The defendant was cited for misdemeanor driving while impaired on November 27, 2016. His attorney requested discovery in July 2017, specifically asking for dash cam and body camera footage. The defendant was subsequently indicted for habitual impaired driving and other traffic offenses based on the November 27, 2016 incident. In January 2018, the defendant's attorney again requested dash cam footage. The defendant’s attorney was informed in February 2018 that the dash cam video had been deleted from the local server, and the Highway Patrol was attempting to locate it from other sources. In March 2018, defense counsel was informed that the video had been purged and was not available for release.
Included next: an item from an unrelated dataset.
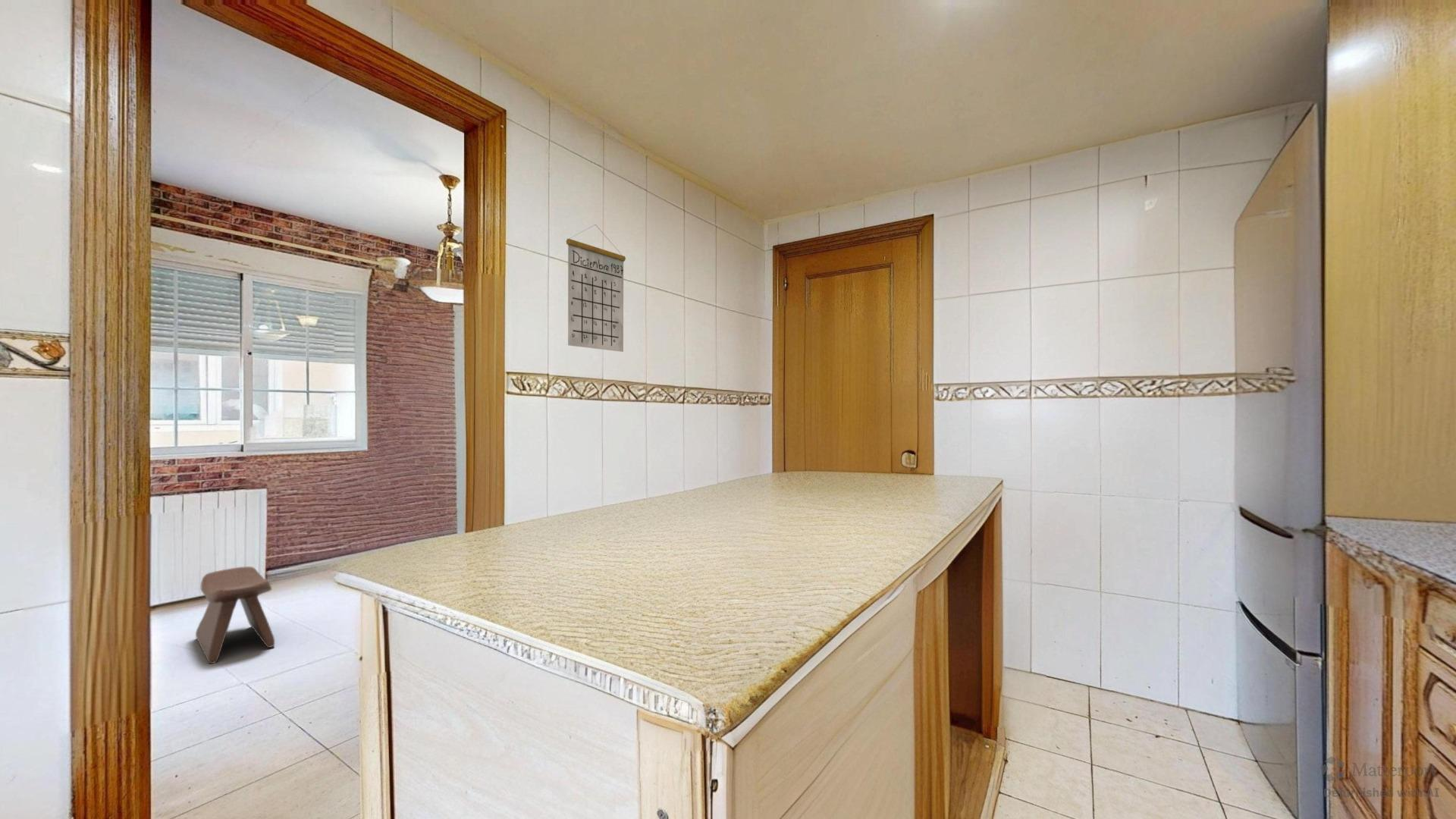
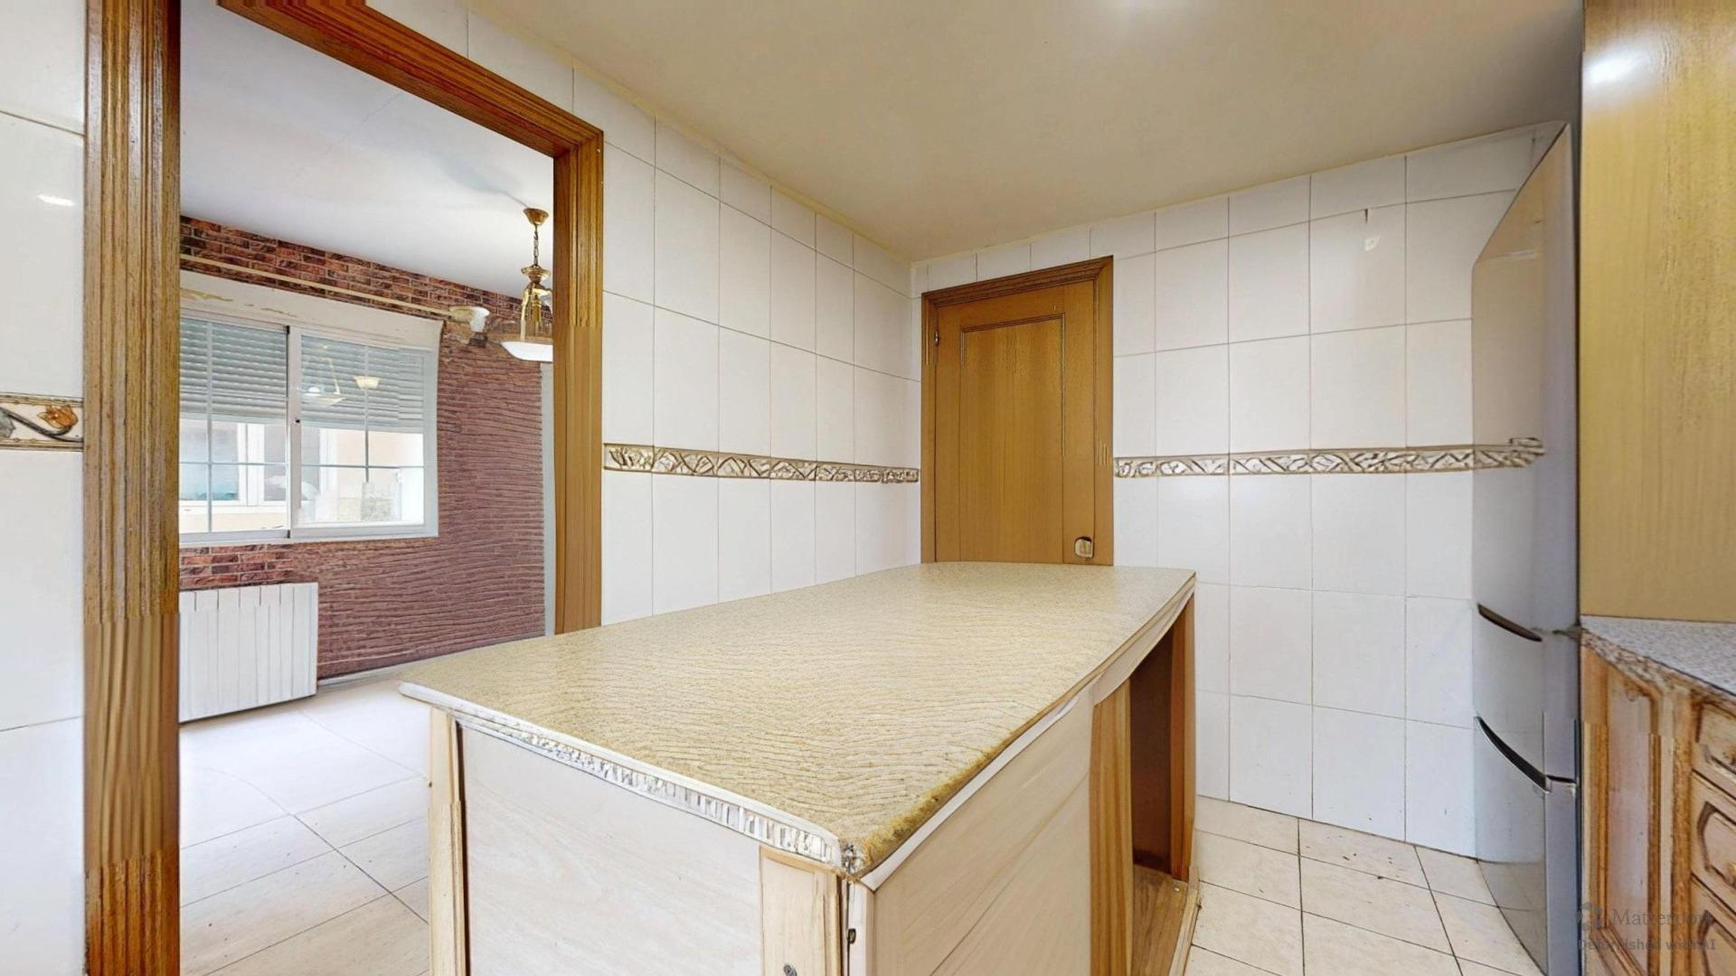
- calendar [566,224,626,353]
- stool [195,566,275,664]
The defendant moved to dismiss the charges based on the destruction of the dash cam video. The trial court granted the motion, concluding that the destruction of the dash cam video footage violated the defendant’s right to exculpatory evidence under Brady v. Maryland, 373 U.S. 83 (1963), and required dismissal of the charges. The State appealed.

The court of appeals noted that suppression of evidence favorable to an accused violates due process when the evidence is material to guilt or punishment, regardless of the good faith or bad faith of the prosecution. But when the evidence is only potentially useful, the State’s failure to preserve the evidence does not violate the defendant’s constitutional rights unless the defendant shows bad faith on the part of the State.

Though the trial court concluded that the destruction of the dash cam video footage was a Brady violation, it made no findings on what the dash cam video footage would have shown. Indeed, it could not have made such findings because there was no record of what the footage may have shown. The dash cam footage was not material exculpatory evidence; instead, it was only potentially useful. To establish a constitutional violation based on the destruction of potentially useful evidence, the defendant must show bad faith. The trial court erred by concluding that destruction of the footage warranted dismissal, regardless of bad faith on the part of the State. The court of appeals remanded the case to the trial court for a determination of whether the footage was destroyed in bad faith. A dissenting judge would have reversed the trial court on the basis that the evidence presented could not support a finding of bad faith.